Bueno, es esta fractura. Si no das el paso atrás y él da el paso adelante, probablemente algún pequeño incidente físico ocurre. Esa fractura en el momento en que se manifiesta no eres capaz de controlarla porque ya no valen las buenas palabras.

A mi esto es lo que me asusta. No ya el conflicto político estrictamente institucional. Me preocupaba antes de este incidente personal, que es banal. Si la dejamos avanzar es muy difícil que la podamos gestionar porque la historia nos dice que durante un tiempo nos agarraremos del cuello unos a los otros hasta que nos demos cuenta de que de esta forma nadie gana y, entonces, intentemos tener una argumentación más amable con la democracia. Pero si dejamos que explote, durante un tiempo será difícil.

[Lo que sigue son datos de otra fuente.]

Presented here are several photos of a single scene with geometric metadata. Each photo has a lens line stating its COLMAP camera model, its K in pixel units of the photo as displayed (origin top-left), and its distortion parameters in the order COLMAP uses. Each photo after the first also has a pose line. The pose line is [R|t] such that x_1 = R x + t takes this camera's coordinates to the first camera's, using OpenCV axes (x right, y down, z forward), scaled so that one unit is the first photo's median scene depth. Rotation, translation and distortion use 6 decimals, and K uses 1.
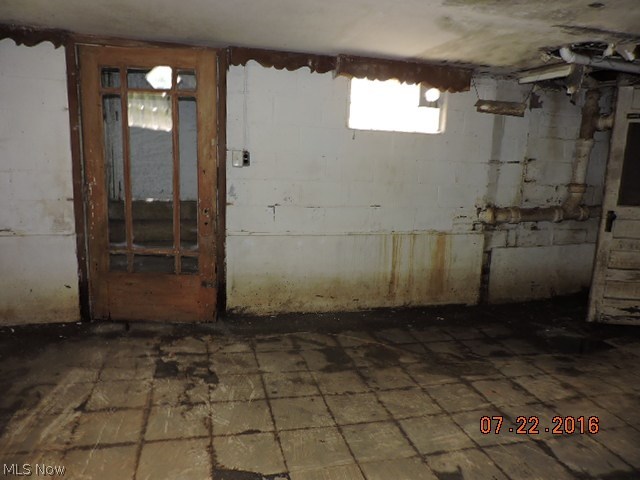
lens RADIAL K [[455.1, 0, 320.0], [0, 455.1, 240.0], [0, 0, 1]] dist [-0.031537, 0.006215]
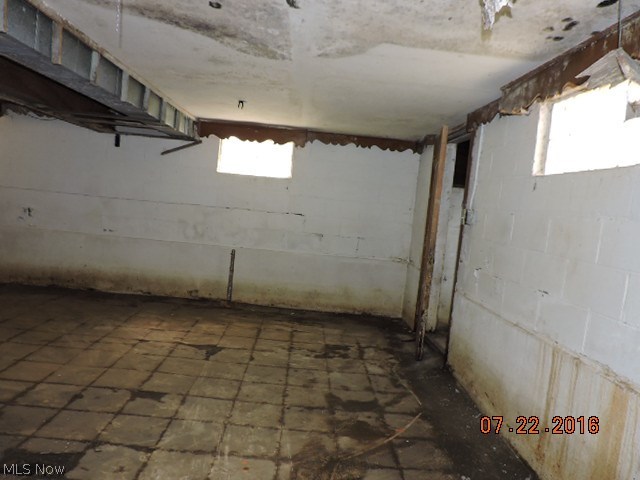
lens RADIAL K [[455.1, 0, 320.0], [0, 455.1, 240.0], [0, 0, 1]] dist [-0.031537, 0.006215]
pose [[-0.213285, 0.018114, -0.976822, 1.091516], [-0.276892, 0.957712, 0.078217, -0.146228], [0.936932, 0.287156, -0.199250, 1.122043]]
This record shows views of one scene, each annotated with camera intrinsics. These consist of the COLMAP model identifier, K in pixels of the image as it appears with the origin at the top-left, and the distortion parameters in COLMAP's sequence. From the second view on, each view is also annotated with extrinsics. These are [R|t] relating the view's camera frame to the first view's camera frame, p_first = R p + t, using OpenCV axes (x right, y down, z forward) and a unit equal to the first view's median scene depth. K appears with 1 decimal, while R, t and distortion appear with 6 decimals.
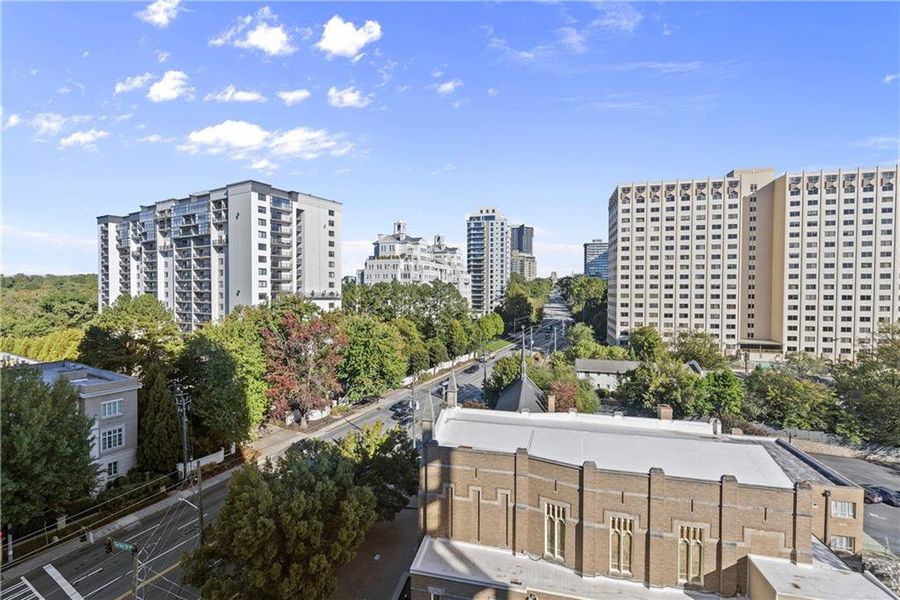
lens RADIAL K [[391.6, 0, 445.9], [0, 391.6, 295.2], [0, 0, 1]] dist [0.000886, -0.001760]
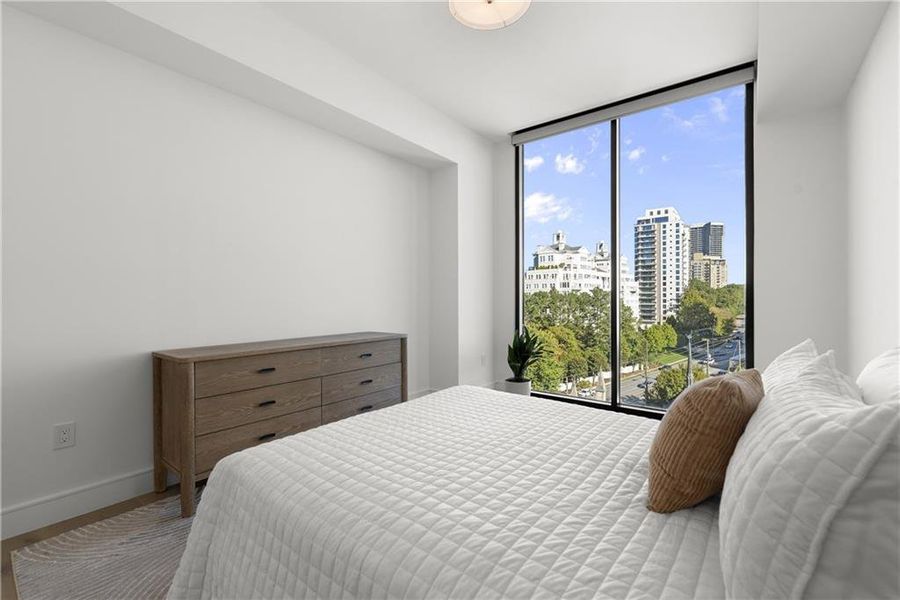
lens RADIAL K [[391.6, 0, 446.7], [0, 391.6, 299.3], [0, 0, 1]] dist [0.000886, -0.001760]
pose [[0.918287, -0.006097, -0.395868, 0.018087], [0.000103, 0.999885, -0.015161, 0.003095], [0.395915, 0.013881, 0.918182, -0.050642]]
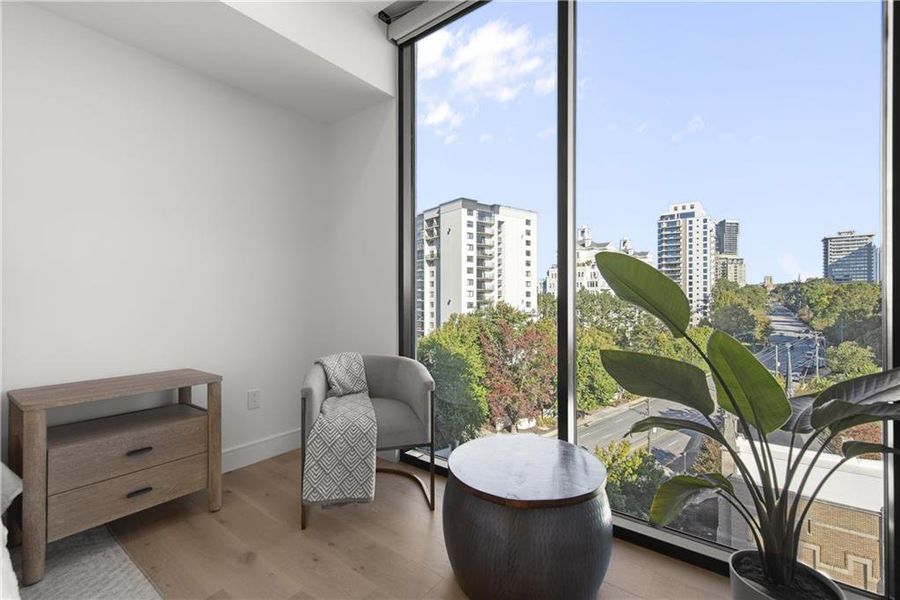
lens RADIAL K [[391.6, 0, 432.5], [0, 391.6, 300.3], [0, 0, 1]] dist [0.000886, -0.001760]
pose [[0.913579, -0.003952, -0.406642, -0.074745], [-0.001673, 0.999908, -0.013476, 0.002091], [0.406658, 0.012992, 0.913488, -0.009031]]
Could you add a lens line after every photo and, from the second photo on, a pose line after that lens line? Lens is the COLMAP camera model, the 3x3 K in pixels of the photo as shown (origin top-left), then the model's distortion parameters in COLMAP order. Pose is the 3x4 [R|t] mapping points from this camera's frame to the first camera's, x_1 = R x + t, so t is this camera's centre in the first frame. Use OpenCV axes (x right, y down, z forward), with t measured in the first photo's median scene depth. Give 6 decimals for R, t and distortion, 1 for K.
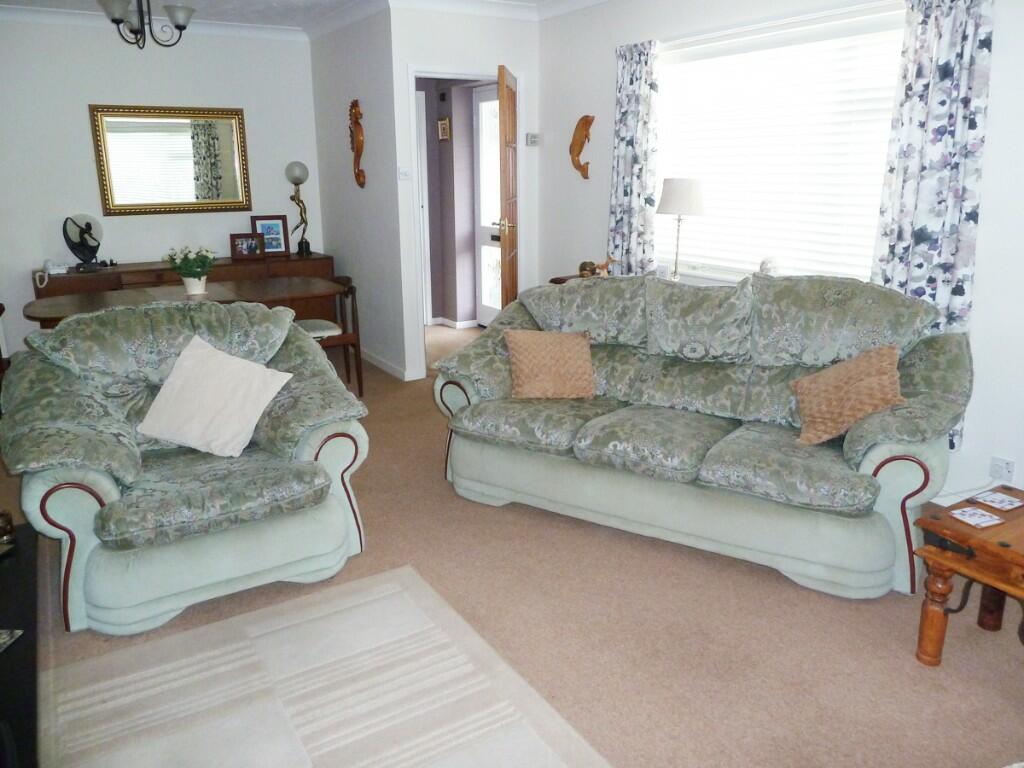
lens RADIAL K [[787.2, 0, 512.0], [0, 787.2, 384.0], [0, 0, 1]] dist [-0.005945, -0.010429]
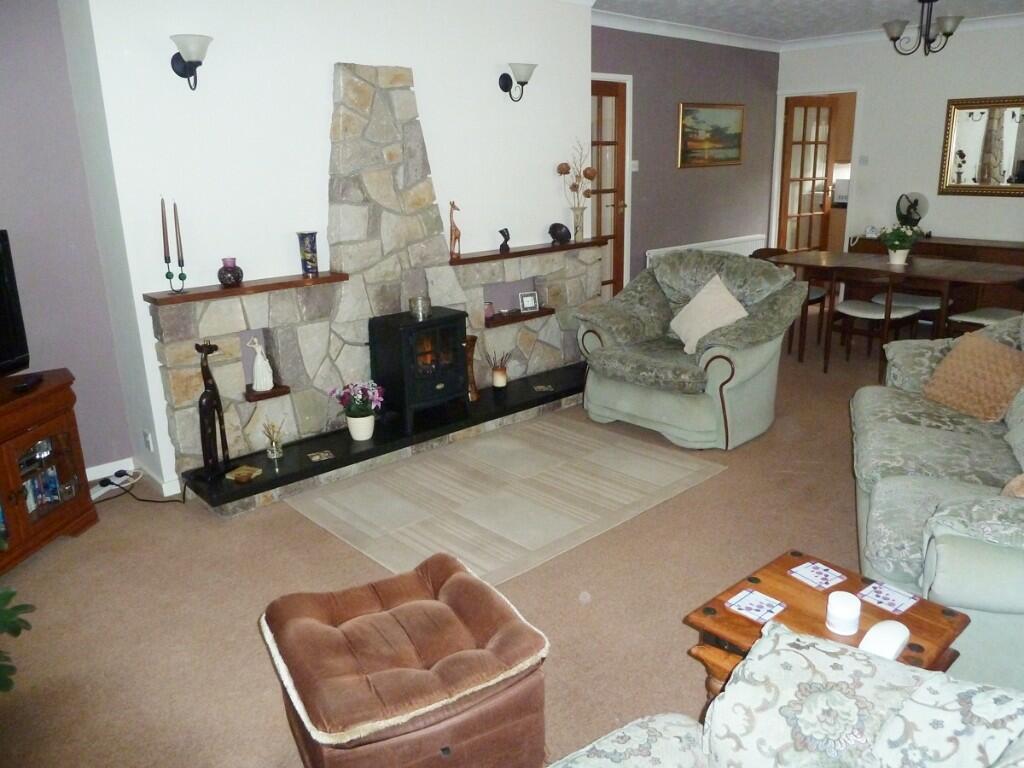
lens RADIAL K [[787.2, 0, 512.0], [0, 787.2, 384.0], [0, 0, 1]] dist [-0.005945, -0.010429]
pose [[0.176351, 0.279241, -0.943888, 0.727966], [-0.242018, 0.941781, 0.233400, -0.087894], [0.954111, 0.187277, 0.233665, 0.226557]]
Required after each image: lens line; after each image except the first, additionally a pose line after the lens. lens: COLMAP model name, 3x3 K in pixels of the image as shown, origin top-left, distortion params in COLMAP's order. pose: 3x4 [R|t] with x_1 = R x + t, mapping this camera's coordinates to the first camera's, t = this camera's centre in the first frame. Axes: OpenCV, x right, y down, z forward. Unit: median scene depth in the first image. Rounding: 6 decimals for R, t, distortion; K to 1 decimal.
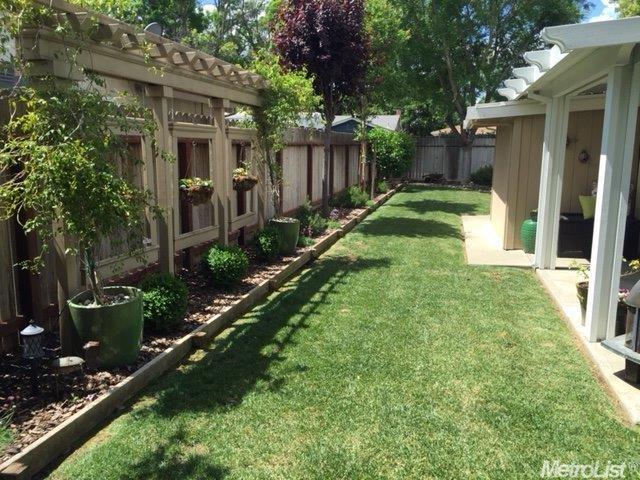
lens RADIAL K [[547.3, 0, 320.0], [0, 547.3, 240.0], [0, 0, 1]] dist [0.071571, -0.081932]
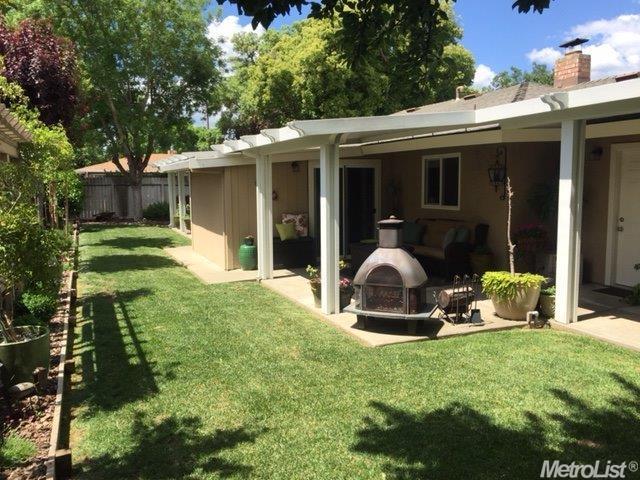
lens RADIAL K [[547.3, 0, 320.0], [0, 547.3, 240.0], [0, 0, 1]] dist [0.071571, -0.081932]
pose [[0.801855, -0.082836, 0.591749, -0.473584], [0.119371, 0.992588, -0.022807, 0.005789], [-0.585474, 0.088926, 0.805800, -0.286701]]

Se ha tildado de dramáticos este tipo de discursos.

—Mi actitud no es dramática. Mantengo siempre en la vida una esperanza razonable porque, entre otras cosas, creo que va mejor. En todos los ámbitos de la vida, también en el personal y en la salud. Creo que la realidad es la que es, pero el optimismo y el pesimismo lo pones tú. Yo creo que siempre es mejor enfocar las cosas desde una perspectiva optimista. También con respecto a la situación catalana. Por eso creo que estos días debemos hacer todo lo necesario, no todo lo posible, para evitar este escenario de fractura social.